Cheminée A.
Cette thèse avait pour objet les habitats de l’Infralittoral rocheux Méditerranéen qui ont un rôle de nourricerie pour les juvéniles de poissons (Téléostéens). Cette étude visait à mieux comprendre leurs caractéristiques et les conséquences de leurs transformations, notamment d’origine anthropique, dans le but de rassembler des données utiles à la gestion des zones côtières. Au sein de la mosaïque paysagère sous-marine, parmi les faciès de la biocénose des macrophytes photophiles de la roche infralittorale, les forêts de Cystoseires forment un habitat à macrophytes arborescentes qui est menacé. Cette thèse a démontré que ces forêts abritaient des densités plus élevées de juvéniles de poissons (notamment Labridae et Serranidae) que celles observées au sein de faciès alternatifs, en particulier les brousses à Dictyotales et Sphacelariales et les faciès de surpâturage. La haute valeur relative de nourricerie, que ce soit des forêts de Cystoseires (pour trois espèces du genre Symphodus), ou des petits fonds à blocs et galets (pour les espèces du genre Diplodus), a été observée de manière récurrente dans les différents sites littoraux étudiés aussi bien à l’échelle locale (1 km) que régionale (20 à 100 km). Cependant, pour un habitat donné, les densités de juvéniles ont montré une forte variabilité spatiale entre sites.

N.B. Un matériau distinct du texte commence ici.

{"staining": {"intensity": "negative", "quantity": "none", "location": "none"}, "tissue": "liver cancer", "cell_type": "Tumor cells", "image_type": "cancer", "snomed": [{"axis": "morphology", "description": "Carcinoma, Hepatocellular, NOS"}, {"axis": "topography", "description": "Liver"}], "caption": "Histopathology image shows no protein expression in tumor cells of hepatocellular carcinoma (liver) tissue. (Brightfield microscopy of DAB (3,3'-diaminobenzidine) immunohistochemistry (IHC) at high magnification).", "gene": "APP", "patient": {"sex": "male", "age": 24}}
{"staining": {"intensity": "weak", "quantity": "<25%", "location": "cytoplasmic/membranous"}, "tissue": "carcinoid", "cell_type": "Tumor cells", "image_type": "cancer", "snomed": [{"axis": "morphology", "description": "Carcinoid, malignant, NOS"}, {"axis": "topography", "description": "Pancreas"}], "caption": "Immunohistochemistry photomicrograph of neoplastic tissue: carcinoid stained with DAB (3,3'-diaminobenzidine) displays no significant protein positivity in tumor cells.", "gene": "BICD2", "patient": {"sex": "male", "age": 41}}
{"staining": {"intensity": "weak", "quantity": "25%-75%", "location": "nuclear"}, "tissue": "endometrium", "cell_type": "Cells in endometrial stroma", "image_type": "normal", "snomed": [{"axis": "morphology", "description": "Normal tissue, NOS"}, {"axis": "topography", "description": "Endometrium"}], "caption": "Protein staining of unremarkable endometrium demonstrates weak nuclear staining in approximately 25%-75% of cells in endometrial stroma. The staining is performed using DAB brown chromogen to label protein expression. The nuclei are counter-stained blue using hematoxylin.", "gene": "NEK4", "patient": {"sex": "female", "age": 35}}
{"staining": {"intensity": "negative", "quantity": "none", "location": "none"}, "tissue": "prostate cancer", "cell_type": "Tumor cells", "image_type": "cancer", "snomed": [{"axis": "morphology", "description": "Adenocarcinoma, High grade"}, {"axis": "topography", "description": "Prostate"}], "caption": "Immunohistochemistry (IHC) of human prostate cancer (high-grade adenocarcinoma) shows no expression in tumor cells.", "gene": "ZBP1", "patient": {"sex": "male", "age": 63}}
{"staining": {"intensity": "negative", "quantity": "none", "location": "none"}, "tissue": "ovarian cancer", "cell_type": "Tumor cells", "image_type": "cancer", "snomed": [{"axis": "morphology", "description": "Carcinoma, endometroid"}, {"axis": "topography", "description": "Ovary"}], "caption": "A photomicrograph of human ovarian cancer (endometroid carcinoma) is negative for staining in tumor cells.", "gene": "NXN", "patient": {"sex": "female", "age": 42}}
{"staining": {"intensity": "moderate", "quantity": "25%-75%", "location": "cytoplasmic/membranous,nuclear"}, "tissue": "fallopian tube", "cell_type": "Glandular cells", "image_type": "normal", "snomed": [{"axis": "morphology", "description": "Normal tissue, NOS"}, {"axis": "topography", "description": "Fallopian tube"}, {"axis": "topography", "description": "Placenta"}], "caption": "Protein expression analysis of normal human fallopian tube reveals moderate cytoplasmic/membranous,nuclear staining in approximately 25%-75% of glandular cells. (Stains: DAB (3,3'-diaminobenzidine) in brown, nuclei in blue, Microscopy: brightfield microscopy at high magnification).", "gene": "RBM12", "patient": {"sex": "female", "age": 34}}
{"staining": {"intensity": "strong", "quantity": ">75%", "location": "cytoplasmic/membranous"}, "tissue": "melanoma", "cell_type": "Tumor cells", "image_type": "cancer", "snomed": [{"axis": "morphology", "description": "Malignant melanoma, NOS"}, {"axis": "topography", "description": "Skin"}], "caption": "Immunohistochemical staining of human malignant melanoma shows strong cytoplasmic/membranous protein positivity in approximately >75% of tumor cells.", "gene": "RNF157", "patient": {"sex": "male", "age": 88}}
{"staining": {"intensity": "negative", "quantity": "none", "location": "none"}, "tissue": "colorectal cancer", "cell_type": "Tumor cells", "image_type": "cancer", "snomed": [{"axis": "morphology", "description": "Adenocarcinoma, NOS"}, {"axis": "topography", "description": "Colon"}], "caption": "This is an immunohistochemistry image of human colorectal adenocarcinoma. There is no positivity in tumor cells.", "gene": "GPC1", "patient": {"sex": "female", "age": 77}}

La variabilité spatiale des densités
de juvéniles, aussi bien entres sites des forêts à Cystoseires que d’un habitat à l’autre, était notamment associée aux différences de structure tridimensionnelle de l’habitat (hétérogénéité et complexité). Cette structuration fournissait un refuge pour les juvéniles et a en particulier influencé l’efficacité de leurs prédateurs. Ces travaux, sur la base de manipulations expérimentales
et d’observations in situ, ont démontré que les transformations des habitats, telles que la fragmentation des forêts ou la diminution de la densité de leur couverture, réduisaient drastiquement leurs valeurs de nourricerie pour les poissons côtiers. Ces résultats suggèrent que la productivité en poissons virtuellement perdue, dans les zones où les forêts ont déjà totalement disparu, est considérable. Par ailleurs, ces habitats essentiels se sont avérés rares et in-équitablement distribués le long des côtes : dans le cas des Diplodus spp., moins de 10% des côtes rocheuses étudiées présentaient des habitats nourriceries. Enfin, ce travail a mis en évidence que la planification actuelle des mesures de gestion des zones côtières méditerranéennes ne prenait généralement pas en compte la distribution spatiale des habitats nourriceries, ni leur connectivité avec les autres habitats essentiels à chaque étape clef du cycle de vie des poissons. Un schéma conceptuel, visant à adopter une telle « approche paysage » de la gestion, est proposé : il vise à promouvoir une focalisation optimale des efforts de conservation et à garantir ainsi le renouvellement des peuplements de poissons côtiers.